By: Lindsay Hall
The Introductory Panel to the Shapiro Environmental Law Symposium built off of the powerful and comprehensive presentation from Lois Schiffer, the General Counsel of the National Oceanic and Atmospheric Administration (NOAA). The prominent first panel, moderated by GW’s own Professor Robert Glicksman, was comprised of Jay Jensen, the Associate Director of Land & Water from the White House Council on Environmental Quality (CEQ), Hope Babcock, a Professor of Law at Georgetown University Law Center, and Zygmunt Plater, Professor of Law at Boston College.
The panel began with a discussion of the overarching themes of Federal land management planning and whether the true vision contemplated by the first environmental visionaries had come to fruition. First, Jay Jensen provided an overview of CEQ, the National Environmental Policy Act (NEPA), and President Obama’s focus on collaborative approaches to Federal land management. He conveyed the administration’s goals to expand research, transparency, and informed decision-making in the planning process. He articulated the Fish and Wildlife Service’s Planning Rule’s three overarching goals: (1) large-landscape scale planning scope, (2) grounded in peer-reviewed science, (3) with community-based support. Jensen further emphasized the administration’s desire to greater promote youth engagement and to further streamline the planning process.
Next, Professor Hope Babcock provided the audience with a thorough review of the evolution of US Forest Service v. Pacific Rivers Council. Professor Babcock articulated the threat to citizen standing created by the Court’s remand. She noted the potential danger of allowing the Court to test Federal planning procedures, and the impact that even a modest increase in the plaintiff’s pleading burden would have on the ability for interested citizens to become involved in the planning process. What is more troubling, she acknowledged, was the Court’s apparent willingness to consider the petition for a writ of certiorari despite the lack of conflict among circuits, the lack of briefing on certain ripeness issues, and the presentations of questions of no clear import. Professor Babcock stressed the need for citizen oversight of the Federal planning process through targeted challenges.
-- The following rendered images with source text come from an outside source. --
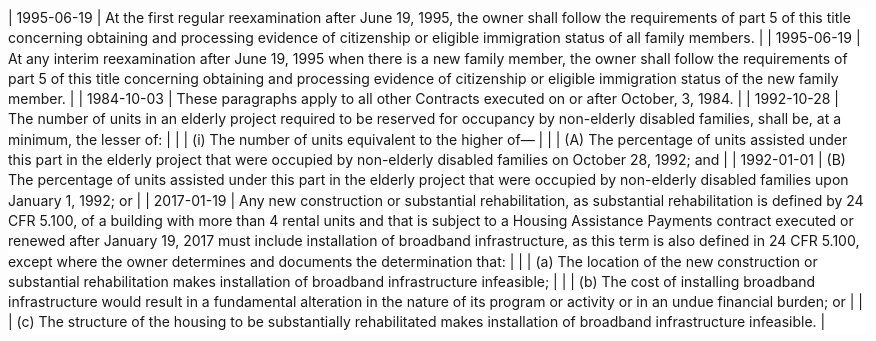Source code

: | 1995-06-19 | At the first regular reexamination after June 19, 1995, the owner shall follow the requirements of part 5 of this title concerning obtaining and processing evidence of citizenship or eligible immigration status of all family members.                                                                                                                                                                                                       |
| 1995-06-19 | At any interim reexamination after June 19, 1995 when there is a new family member, the owner shall follow the requirements of part 5 of this title concerning obtaining and processing evidence of citizenship or eligible immigration status of the new family member.                                                                                                                                                                        |
| 1984-10-03 | These paragraphs apply to all other Contracts executed on or after October, 3, 1984.                                                                                                                                                                                                                                                                                                                                                            |
| 1992-10-28 | The number of units in an elderly project required to be reserved for occupancy by non-elderly disabled families, shall be, at a minimum, the lesser of:                                                                                                                                                                                                                                                                                        |
|            |               (i) The number of units equivalent to the higher of&#8212;                                                                                                                                                                                                                                                                                                                                                                        |
|            |               (A) The percentage of units assisted under this part in the elderly project that were occupied by non-elderly disabled families on October 28, 1992; and                                                                                                                                                                                                                                                                          |
| 1992-01-01 | (B) The percentage of units assisted under this part in the elderly project that were occupied by non-elderly disabled families upon January 1, 1992; or                                                                                                                                                                                                                                                                                        |
| 2017-01-19 | Any new construction or substantial rehabilitation, as substantial rehabilitation is defined by 24 CFR 5.100, of a building with more than 4 rental units and that is subject to a Housing Assistance Payments contract executed or renewed after January 19, 2017 must include installation of broadband infrastructure, as this term is also defined in 24 CFR 5.100, except where the owner determines and documents the determination that: |
|            |               (a) The location of the new construction or substantial rehabilitation makes installation of broadband infrastructure infeasible;                                                                                                                                                                                                                                                                                                 |
|            |               (b) The cost of installing broadband infrastructure would result in a fundamental alteration in the nature of its program or activity or in an undue financial burden; or                                                                                                                                                                                                                                                         |
|            |               (c) The structure of the housing to be substantially rehabilitated makes installation of broadband infrastructure infeasible.                                                                                                                                                                                                                                                                                                     |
Finally, Professor Zygmunt Plater delivered a helpful accounting of the history of federal planning, the need for inter-agency coordination, the allocation of ample time and financial resources, and state involvement. Further, he warned of the unsustainable influence of the extractive industries in today’s politics. Instead of Federal agencies regulating to protect the common good, he believed that agencies today are nearly held captive by the powerful interests of private groups. Professor Plater stressed the need for a movement away from the di-polar governmental system and iron triangles of corrupt influence prevalent recently toward a more multi-centric, cooperative political environment. He articulated the importance of citizen involvement and enforcement of Federal environmental laws, and the key role that standing plays in the individual citizen’s ability to become involved.